Sodium Ion Battery Ramping to Over 170 GWh of Capacity by 2027

10.4 GWh of sodium ion capacity shold be installed by the end of 2023 (per Benchmark Materials). Benchmark forecasts a utilization rate of just 24%, representative of 2.5 GWh of production. It is mainly Tier 1 battery makers like CATL, BYD, Farasi.

In 2024, there is an additional 63 GWh of capacity set to be added. However, 67% of this is from newer battery companies who are ranked as Tier 2 or 3 sodium-ion cell producers.
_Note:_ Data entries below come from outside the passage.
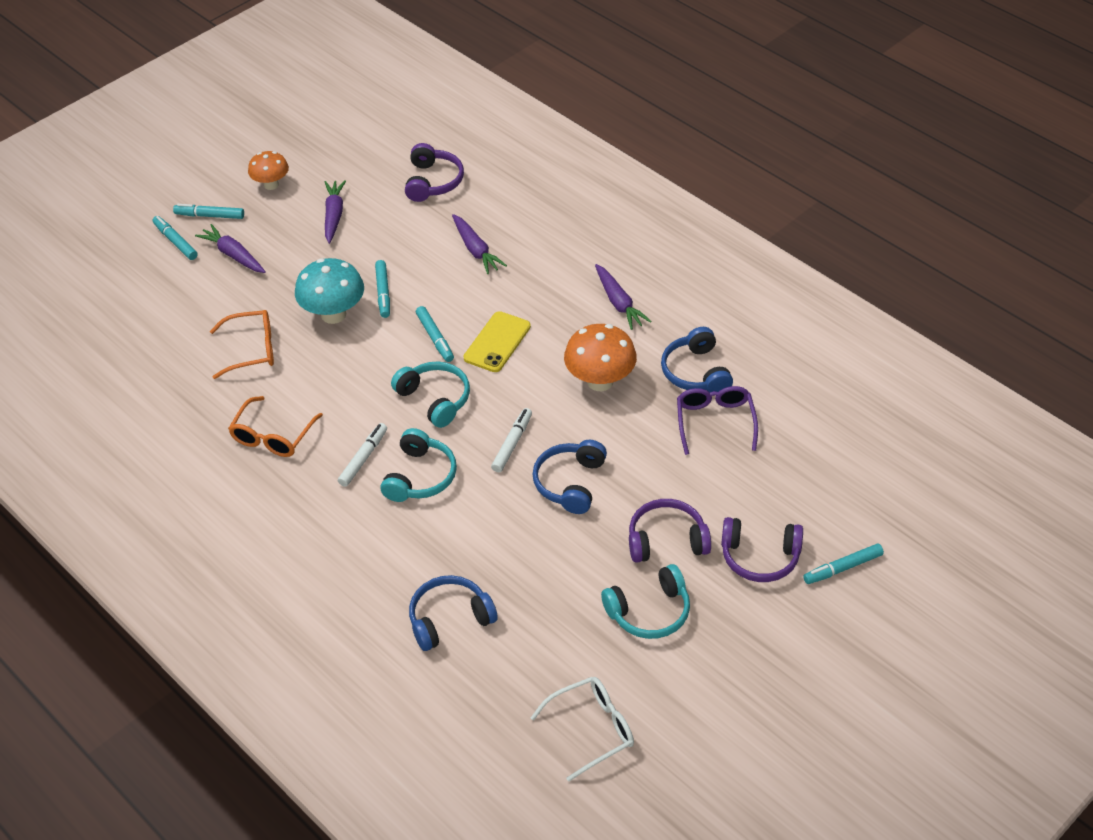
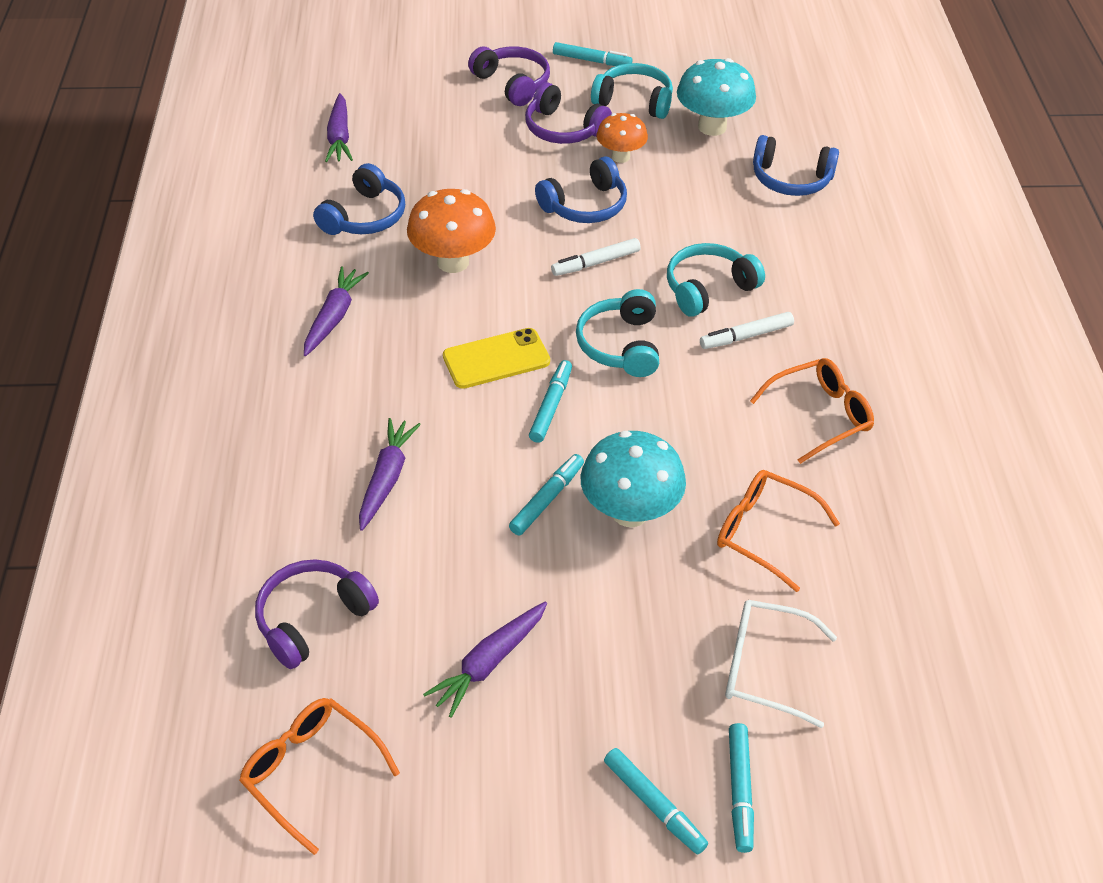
camera: 140 degrees left, 0 degrees up
purple carrot [195,224,266,273] -> purple carrot moved to [325,93,353,162]
orange mushroom [248,151,289,190] -> orange mushroom moved to [597,113,648,163]
white glasses [531,677,634,782] -> white glasses moved to [725,600,837,728]
purple glasses [677,386,758,455] -> none
turquoise marker [803,544,884,584] -> turquoise marker moved to [553,42,632,66]
none -> orange glasses [239,698,400,855]
none -> turquoise mushroom [677,58,756,136]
They are less reliable for hitting production and utilization targets.

The first generation sodium ion are a bit cheaper than iron LFP but the volumes will not be worldchanging. However, the second generation sodium ion could reach $40 per kWh. Iron LFP batteries could get to $50/kWh with really high volume and efficiency at the cell level. The future low price of sodium ion would make for insanely cheap fixed storage products like the Tesla Megapack and Powerwalls.

Sodium ion also do not have practical material limits. There is no shortage of salt or soda ash. The United States has about 90% of the world’s readily mined reserves of soda ash. Wyoming has 47 billion tons of mineable soda ash in the Green River basin. There would be hundreds of TWH of power storage from each billion tons of soda ash.
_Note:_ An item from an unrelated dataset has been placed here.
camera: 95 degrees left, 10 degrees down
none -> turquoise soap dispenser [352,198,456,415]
Sodium Ion batteries use much of the same battery equipment. The potential is that like iron LFP they can rapidly scale to hundreds of GWh/year and then terawatt hours per year. Benchmark is pessimistic about the speed of sodium ion scaling.

2 thoughts on “Sodium Ion Battery Ramping to Over 170 GWh of Capacity by 2027”

  1. Some people are complaining about range anxiety. Most people don’t do very long drives very often. Even if you need to take a rest after few hours and charge the car that is no big deal.

    If the battery price is low enough and it lasts long without degradation that is great.

  2. Not bad, it looks like, new, they’re already cheaper than the used Nissan Leaf batteries I use in my robotics hobby.